Inspiration

AI agents are being given real tools — refunds, deletions, messages — with no enforcement layer in between. We built ToolGate to fix that: a gateway that sits at the MCP protocol level and enforces policy on every tool call, regardless of which agent framework or SDK is in use.

## What it does

ToolGate is an MCP policy gateway. It intercepts every tool call an AI agent makes and enforces a YAML policy before anything reaches the upstream:

  • Allow — forward and log
  • Deny — block before it hits the upstream
  • Approval required — hold the call, send a human an interactive Lark card, resume or expire on their decision
  • Redact — strip PII or secrets from arguments before forwarding

Every decision lands in a Postgres audit log. Nothing gets through without a record.

ToolGate also ships an eval-gated deployment gate — a test runner that exercises the full gateway stack and blocks promotion if any policy outcome regresses.

## How we built it

ToolGate is a Go service that speaks MCP (JSON-RPC over SSE). It chains a policy engine, approval bridge, and audit writer before proxying to the upstream MCP server. The approval hold uses Go channels + Redis pub/sub with a hard TTL so it never blocks indefinitely. A Python demo agent and fake Stripe MCP server are included purely to make the policy scenarios runnable end-to-end.

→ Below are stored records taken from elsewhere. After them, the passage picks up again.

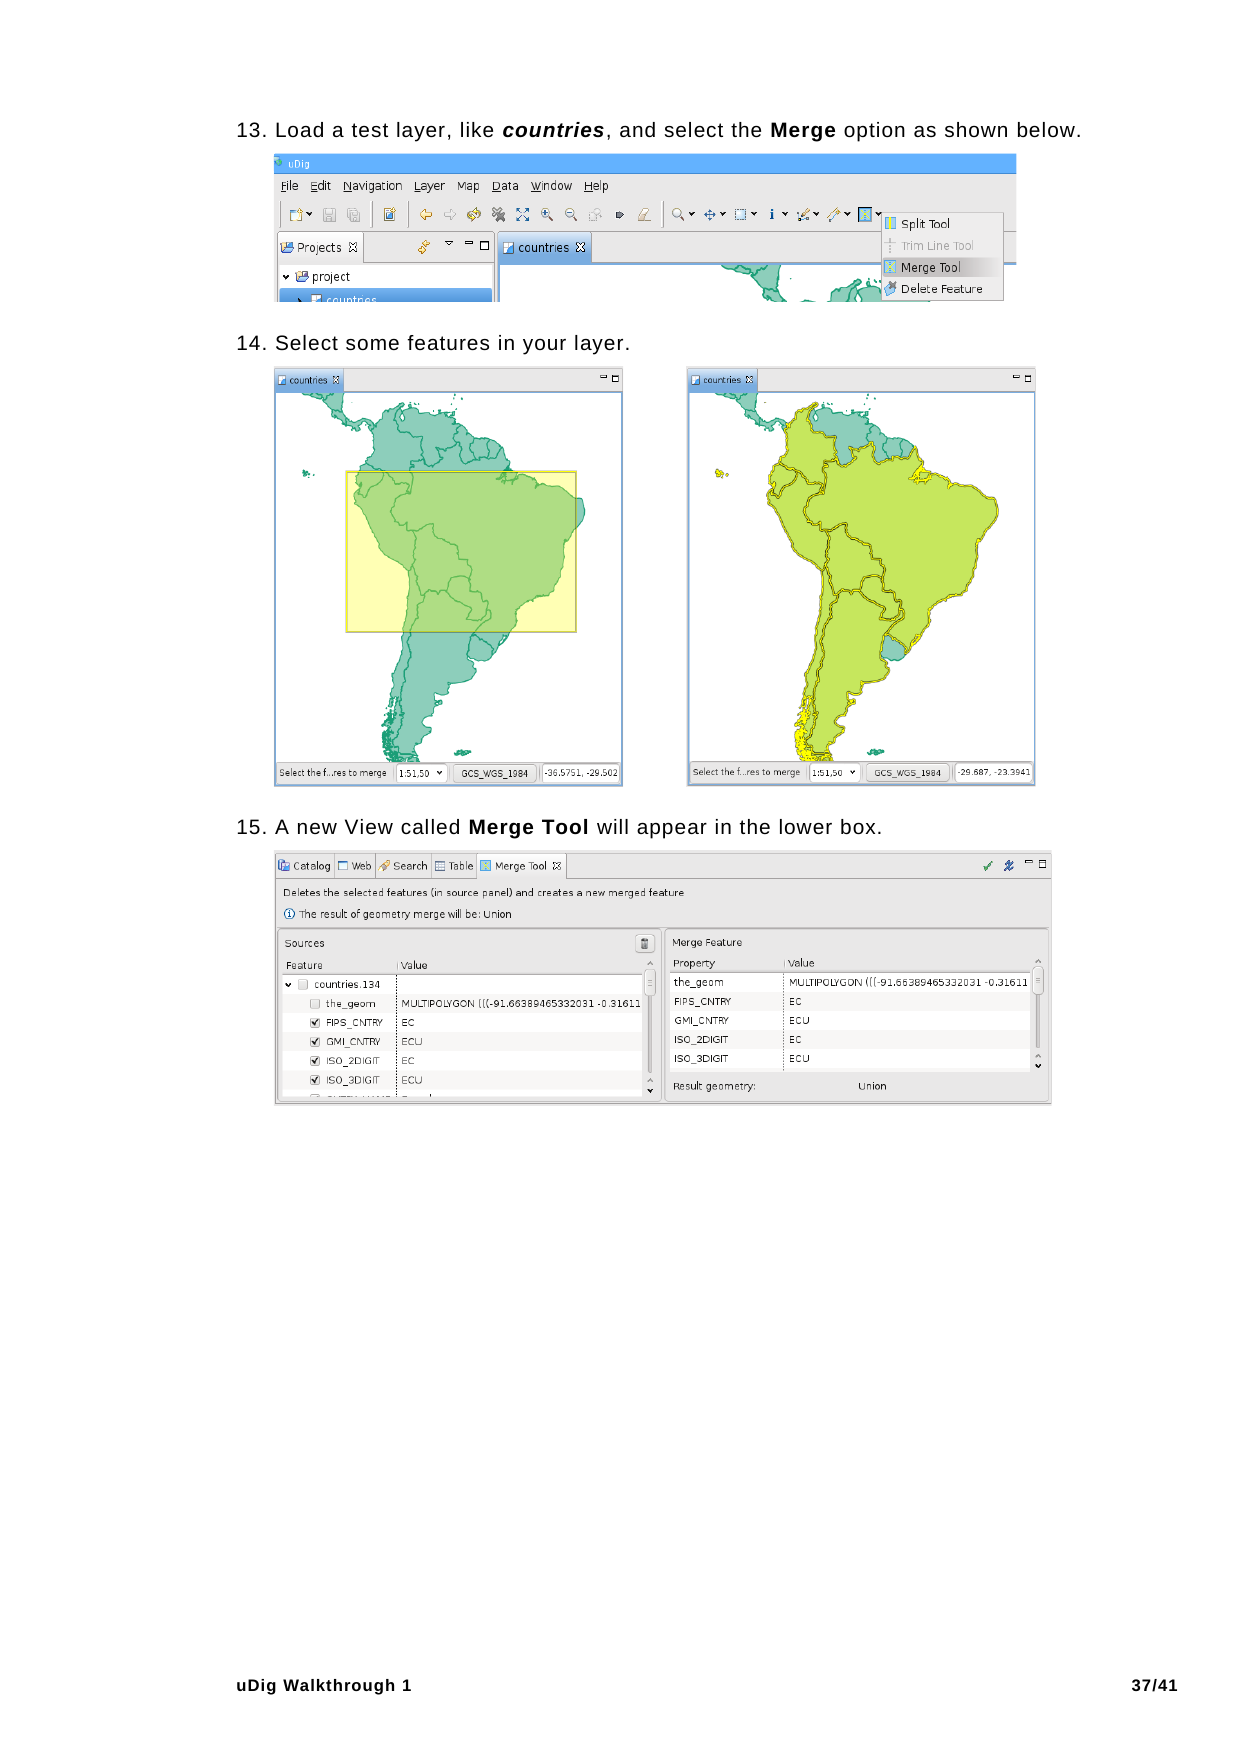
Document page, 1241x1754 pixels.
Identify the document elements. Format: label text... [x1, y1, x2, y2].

picture [686, 366, 1036, 787]
picture [273, 850, 1052, 1106]
list A new View called Merge Tool will appear in the lower box. [236, 815, 1181, 1117]
list Load a test layer, like countries, and select the Merge option as shown below. [236, 118, 1181, 314]
picture [273, 153, 1017, 302]
picture [273, 366, 624, 787]
list Select some features in your layer. [236, 330, 1181, 798]
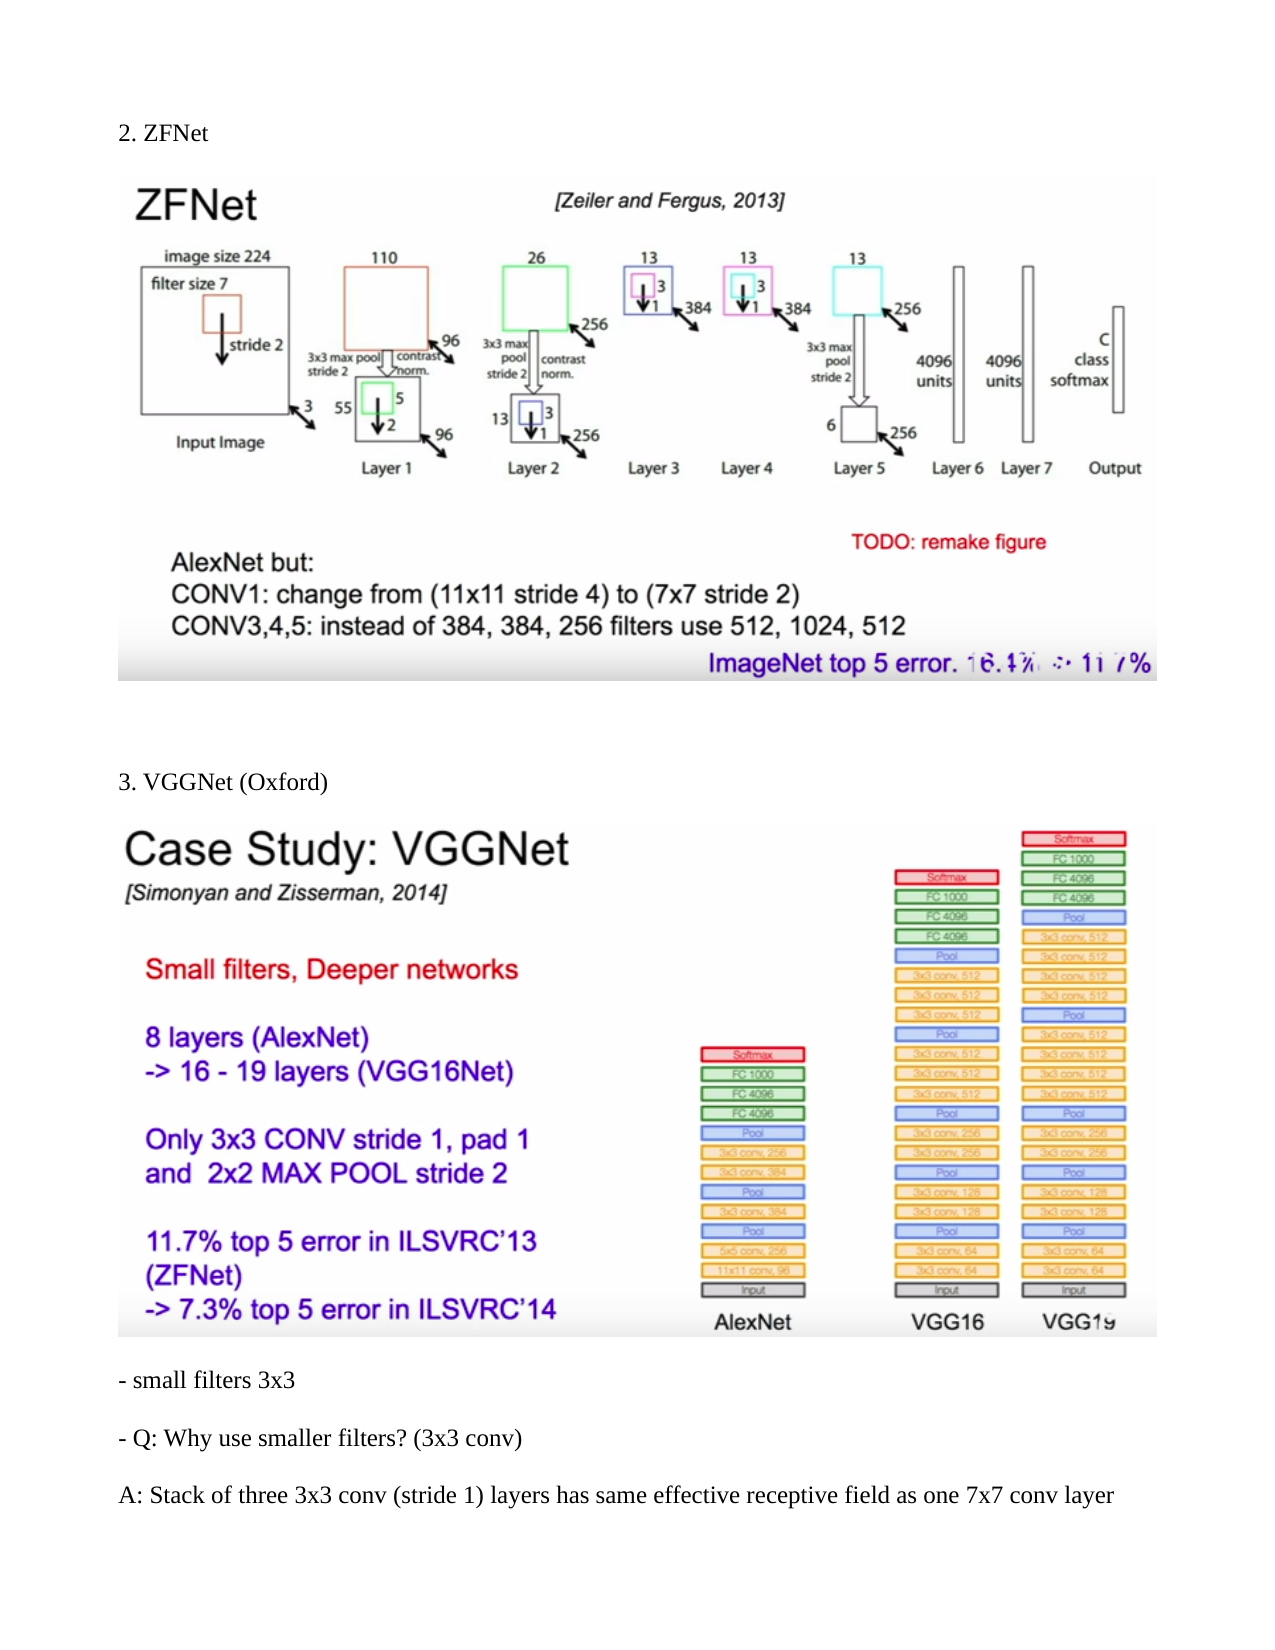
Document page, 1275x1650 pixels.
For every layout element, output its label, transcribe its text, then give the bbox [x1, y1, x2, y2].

text 3. VGGNet (Oxford) [118, 767, 1157, 796]
picture [118, 824, 1157, 1337]
text A: Stack of three 3x3 conv (stride 1) layers has same effective receptive field as one 7x7 conv layer [118, 1480, 1157, 1509]
picture [118, 175, 1157, 681]
text 2. ZFNet [118, 118, 1157, 147]
text - small filters 3x3 [118, 1365, 1157, 1394]
text - Q: Why use smaller filters? (3x3 conv) [118, 1423, 1157, 1451]
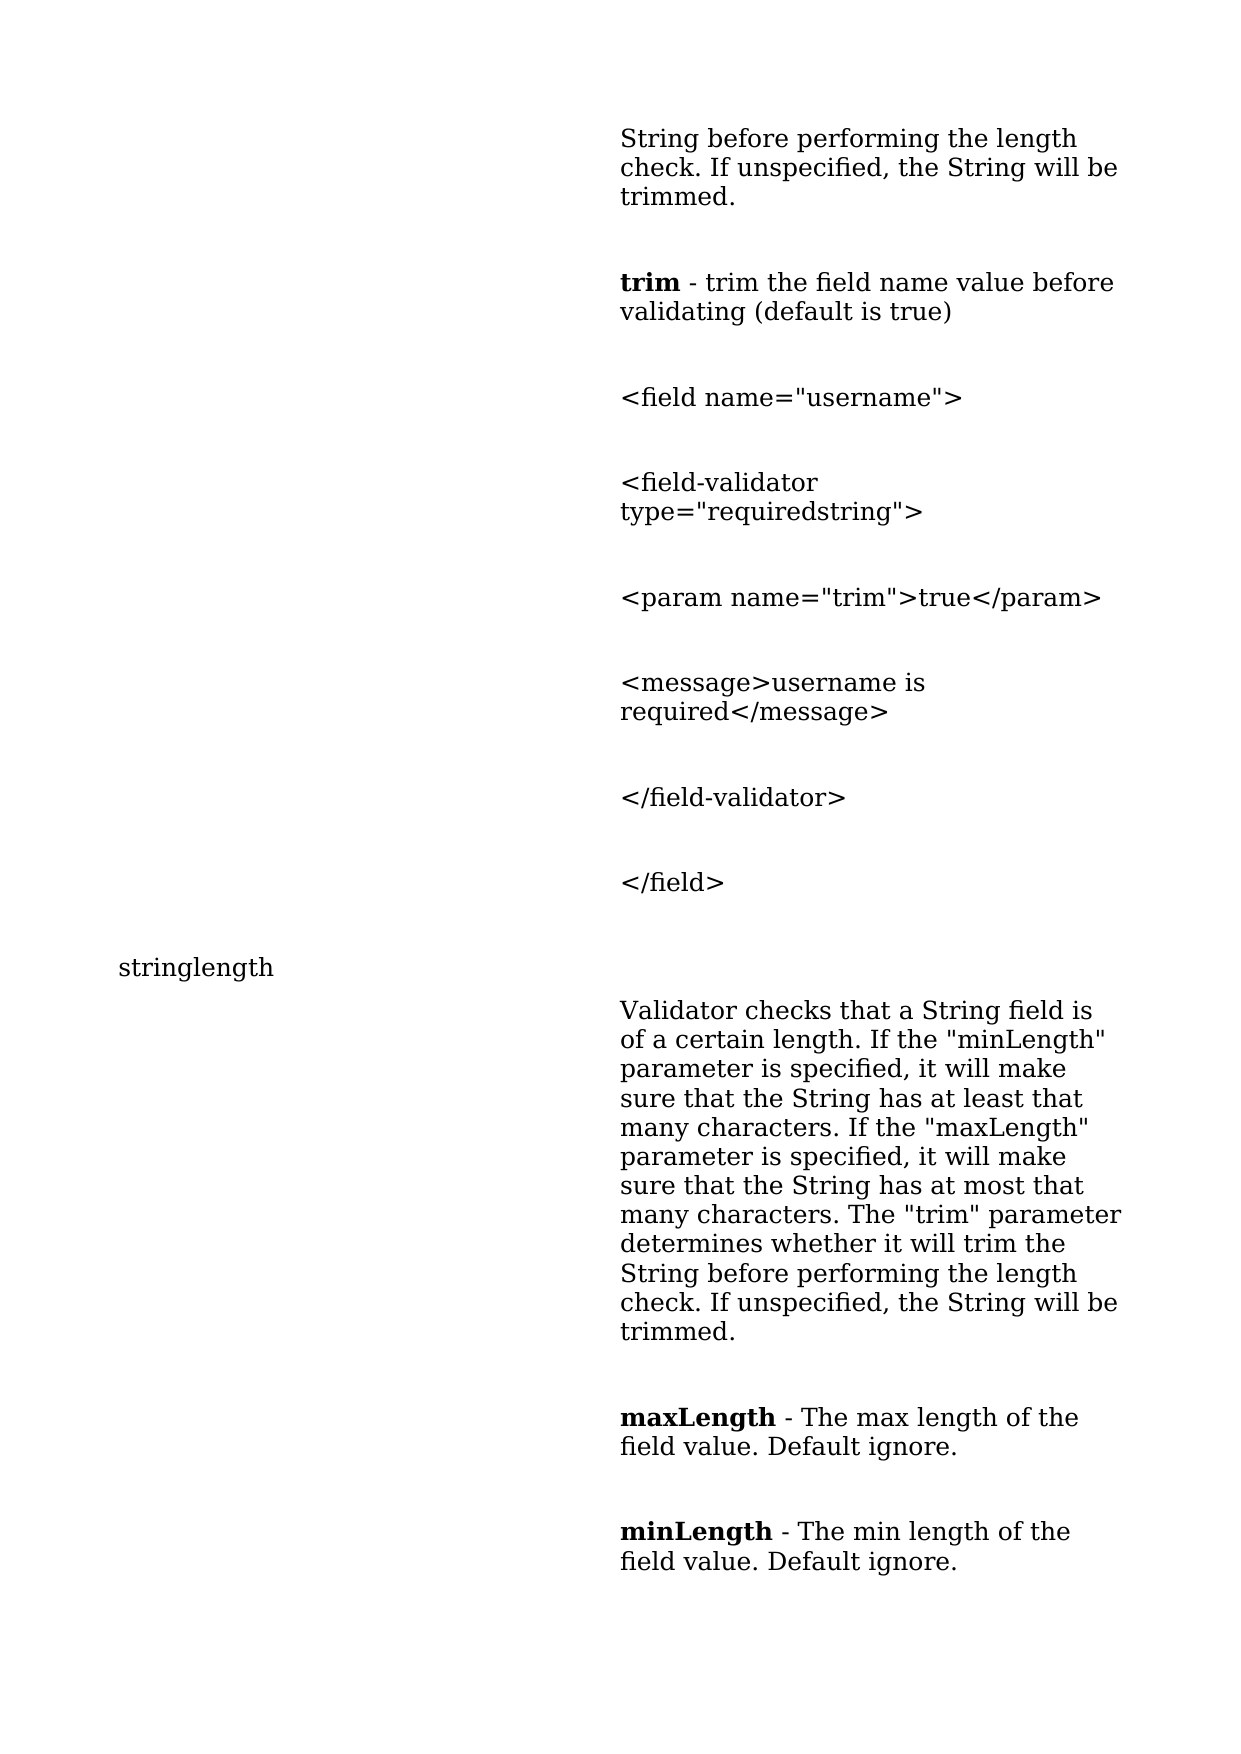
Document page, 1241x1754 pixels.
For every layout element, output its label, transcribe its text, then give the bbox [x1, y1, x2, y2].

table_cell Validator checks that a String field is of a certain length. If the "minLength" parameter is specified, it will make sure that the String has at least that many characters. If the "maxLength" parameter is specified, it will make sure that the String has at most that many characters. The "trim" parameter determines whether it will trim the String before performing the length check. If unspecified, the String will be trimmed. maxLength - The max length of the field value. Default ignore. minLength - The min length of the field value. Default ignore. [620, 948, 1122, 1626]
table_cell [118, 118, 620, 947]
table_cell String before performing the length check. If unspecified, the String will be trimmed. trim - trim the field name value before validating (default is true) <field name="username"> <field-validator type="requiredstring"> <param name="trim">true</param> <message>username is required</message> </field-validator> </field> [620, 118, 1122, 947]
table_cell stringlength [118, 948, 620, 1626]
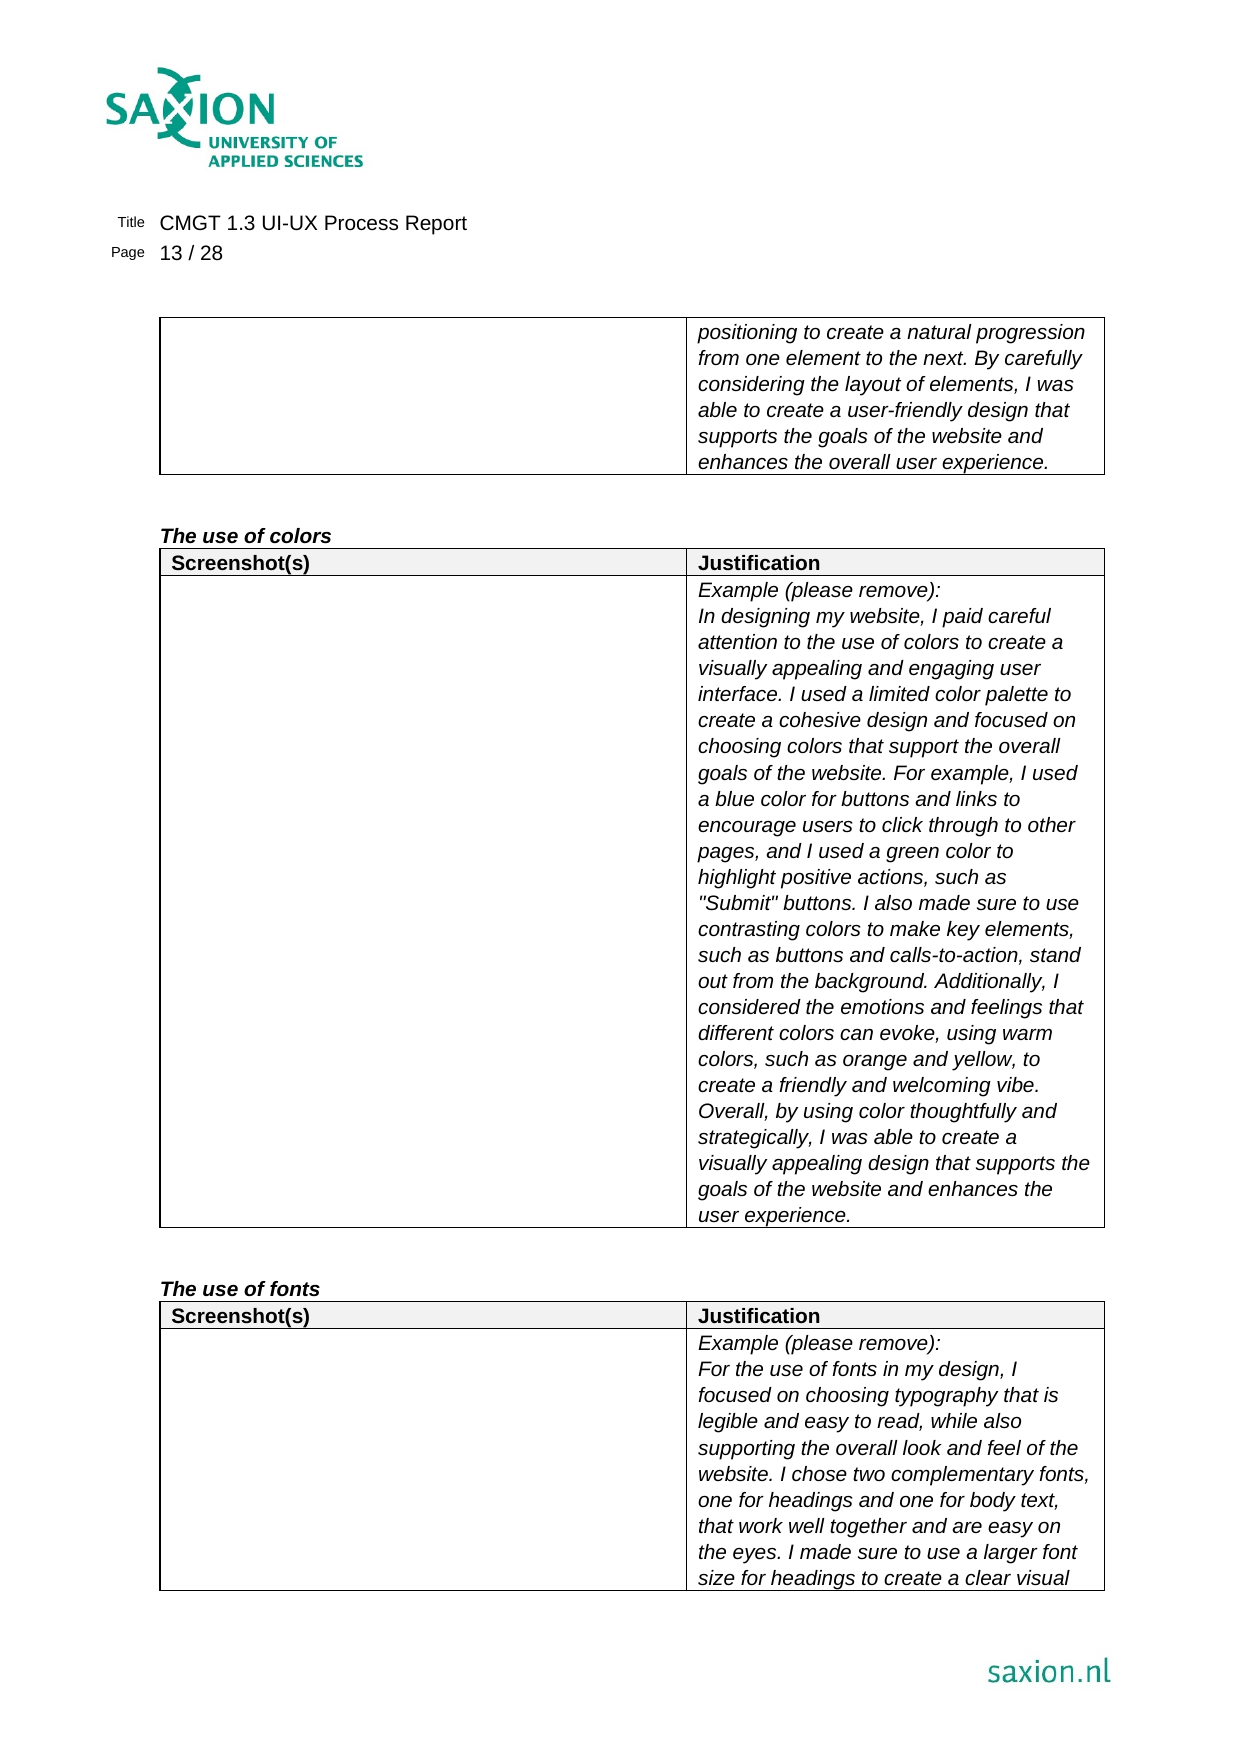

Everything runs on Docker Compose — make demo starts the stack, runs all scenarios, and tears it down.

## Challenges

The hardest part was the approval hold: pausing a live MCP call, notifying a human, and cleanly resuming or expiring — without goroutine leaks or hard failures when Lark is unreachable. We also built a capability cache so the gateway can serve tool metadata to agents even when the upstream MCP server is down.

## What we learned

Enforcing at the protocol layer — not the SDK layer — means policy can't be bypassed by an agent that forgot to import a library. It's harder to build, but coverage is universal. The eval runner consistently caught real policy regressions that unit tests missed.